## [Document understanding data]
+---+

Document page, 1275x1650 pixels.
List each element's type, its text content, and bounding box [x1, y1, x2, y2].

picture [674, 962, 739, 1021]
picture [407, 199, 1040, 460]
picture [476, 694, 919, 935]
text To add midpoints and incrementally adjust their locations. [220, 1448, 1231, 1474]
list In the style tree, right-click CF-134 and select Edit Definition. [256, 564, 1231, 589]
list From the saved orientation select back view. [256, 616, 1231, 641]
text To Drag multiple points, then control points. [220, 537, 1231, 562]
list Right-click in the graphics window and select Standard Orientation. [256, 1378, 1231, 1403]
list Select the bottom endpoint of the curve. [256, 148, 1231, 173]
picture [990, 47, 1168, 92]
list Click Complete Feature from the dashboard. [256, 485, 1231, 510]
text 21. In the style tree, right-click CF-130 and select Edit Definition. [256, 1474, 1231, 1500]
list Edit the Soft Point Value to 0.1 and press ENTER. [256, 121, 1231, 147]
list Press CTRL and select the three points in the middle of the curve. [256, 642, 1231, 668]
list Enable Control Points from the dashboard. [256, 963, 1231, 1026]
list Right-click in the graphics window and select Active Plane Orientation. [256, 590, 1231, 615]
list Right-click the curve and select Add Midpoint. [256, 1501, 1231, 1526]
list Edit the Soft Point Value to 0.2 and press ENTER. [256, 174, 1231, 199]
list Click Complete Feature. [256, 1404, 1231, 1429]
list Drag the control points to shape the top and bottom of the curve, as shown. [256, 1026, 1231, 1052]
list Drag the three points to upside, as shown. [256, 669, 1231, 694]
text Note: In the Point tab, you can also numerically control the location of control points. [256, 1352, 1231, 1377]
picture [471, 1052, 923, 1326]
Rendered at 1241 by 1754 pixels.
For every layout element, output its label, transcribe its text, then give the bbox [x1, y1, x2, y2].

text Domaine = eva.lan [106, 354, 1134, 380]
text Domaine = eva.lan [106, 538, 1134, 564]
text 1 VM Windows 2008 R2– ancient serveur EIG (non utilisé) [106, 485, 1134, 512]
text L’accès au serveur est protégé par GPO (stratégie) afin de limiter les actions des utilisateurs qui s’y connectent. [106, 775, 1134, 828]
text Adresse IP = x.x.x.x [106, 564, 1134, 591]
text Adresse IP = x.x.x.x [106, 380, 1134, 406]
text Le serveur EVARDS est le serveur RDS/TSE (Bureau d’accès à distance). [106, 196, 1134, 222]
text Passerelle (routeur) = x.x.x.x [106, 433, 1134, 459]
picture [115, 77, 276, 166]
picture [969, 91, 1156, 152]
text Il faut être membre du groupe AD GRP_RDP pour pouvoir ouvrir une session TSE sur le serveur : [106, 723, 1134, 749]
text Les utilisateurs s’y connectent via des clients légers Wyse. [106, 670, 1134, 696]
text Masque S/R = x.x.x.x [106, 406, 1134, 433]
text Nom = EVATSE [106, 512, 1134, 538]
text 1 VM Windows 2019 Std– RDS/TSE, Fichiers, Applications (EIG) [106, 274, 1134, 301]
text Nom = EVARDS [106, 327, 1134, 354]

+---+

## [Job item]
Given the data above, which lines hold the string "Complete"? Return them.

## [Written answer]
list Click Complete Feature from the dashboard. [256, 485, 1231, 510]
list Click Complete Feature. [256, 1404, 1231, 1429]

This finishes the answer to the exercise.